• WHAT TO PRODUCE: Below is a listing. Set down exactly the lines from the one containing "ring dip: (448, 378)" through the one containing "ring pip: (696, 310)", both ends included, and leave out the rest.

• THE INPUT:
###

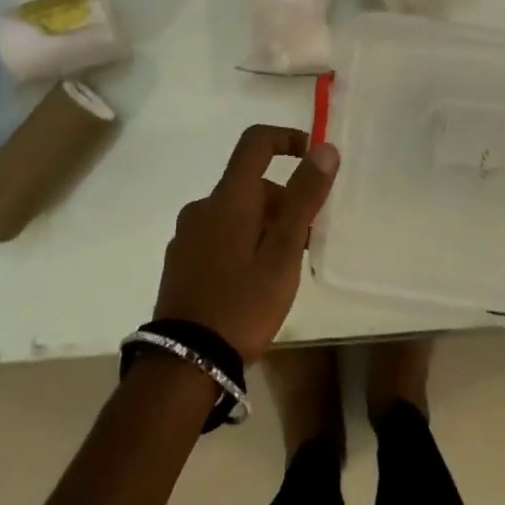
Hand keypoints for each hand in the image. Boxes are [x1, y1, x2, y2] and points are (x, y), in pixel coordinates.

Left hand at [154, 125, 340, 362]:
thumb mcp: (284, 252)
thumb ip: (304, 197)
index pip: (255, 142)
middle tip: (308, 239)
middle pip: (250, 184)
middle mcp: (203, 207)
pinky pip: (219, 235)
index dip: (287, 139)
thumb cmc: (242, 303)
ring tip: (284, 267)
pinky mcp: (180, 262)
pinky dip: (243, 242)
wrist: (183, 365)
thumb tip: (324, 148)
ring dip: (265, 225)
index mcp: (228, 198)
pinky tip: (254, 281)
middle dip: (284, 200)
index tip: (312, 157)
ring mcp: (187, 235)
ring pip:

###

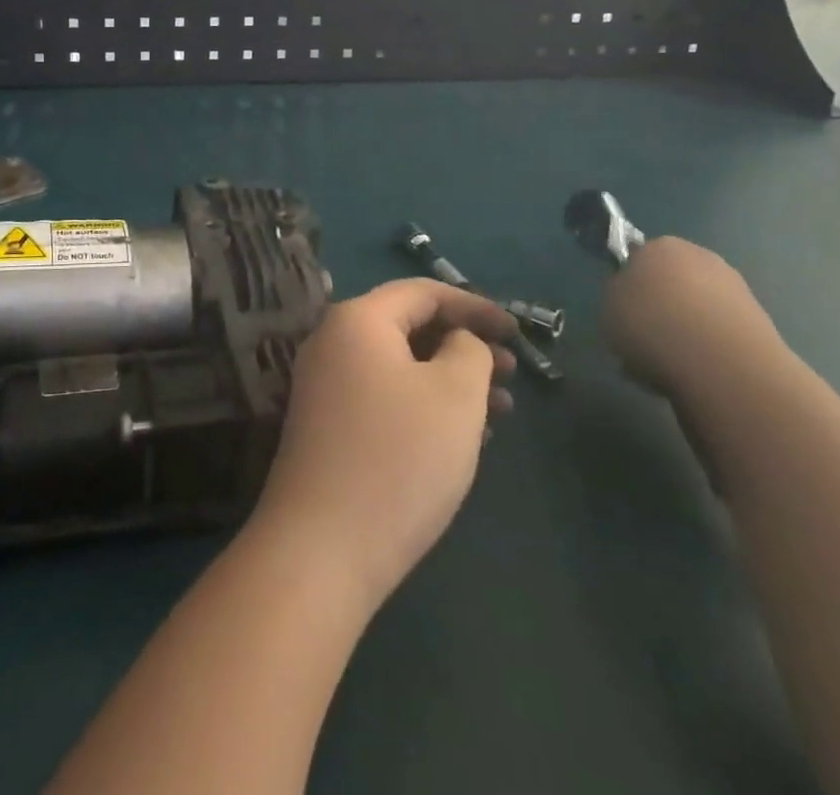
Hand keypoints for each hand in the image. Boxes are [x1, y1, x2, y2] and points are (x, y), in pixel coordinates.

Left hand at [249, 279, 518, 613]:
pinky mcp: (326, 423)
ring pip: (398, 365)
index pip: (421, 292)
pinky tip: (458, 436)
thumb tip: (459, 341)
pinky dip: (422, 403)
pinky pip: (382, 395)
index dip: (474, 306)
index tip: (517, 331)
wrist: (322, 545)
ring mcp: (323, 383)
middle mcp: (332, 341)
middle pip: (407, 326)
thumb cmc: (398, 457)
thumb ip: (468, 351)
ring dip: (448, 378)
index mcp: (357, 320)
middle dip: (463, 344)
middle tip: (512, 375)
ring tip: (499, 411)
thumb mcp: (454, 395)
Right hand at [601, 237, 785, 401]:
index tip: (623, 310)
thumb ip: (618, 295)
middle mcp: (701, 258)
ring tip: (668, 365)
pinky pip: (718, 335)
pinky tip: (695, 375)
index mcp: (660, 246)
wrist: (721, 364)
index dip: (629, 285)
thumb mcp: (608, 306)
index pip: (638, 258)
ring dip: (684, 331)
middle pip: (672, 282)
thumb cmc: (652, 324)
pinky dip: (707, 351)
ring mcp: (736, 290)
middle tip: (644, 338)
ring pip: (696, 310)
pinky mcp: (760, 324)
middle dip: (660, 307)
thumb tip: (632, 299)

###

• ANSWER:
ring dip: (448, 378)
index mcp: (357, 320)
middle dip: (463, 344)
middle tip: (512, 375)
ring tip: (499, 411)
thumb mcp: (454, 395)
Right hand at [601, 237, 785, 401]:
index tip: (623, 310)
thumb ip: (618, 295)
middle mcp: (701, 258)
ring tip: (668, 365)
pinky pip: (718, 335)
pinky tip: (695, 375)
index mcp: (660, 246)
wrist: (721, 364)
index dip: (629, 285)
thumb mcp: (608, 306)
index pip: (638, 258)
ring dip: (684, 331)
middle pip: (672, 282)
thumb cmc: (652, 324)
pinky dip: (707, 351)
ring mcp: (736, 290)
middle tip: (644, 338)
ring pip: (696, 310)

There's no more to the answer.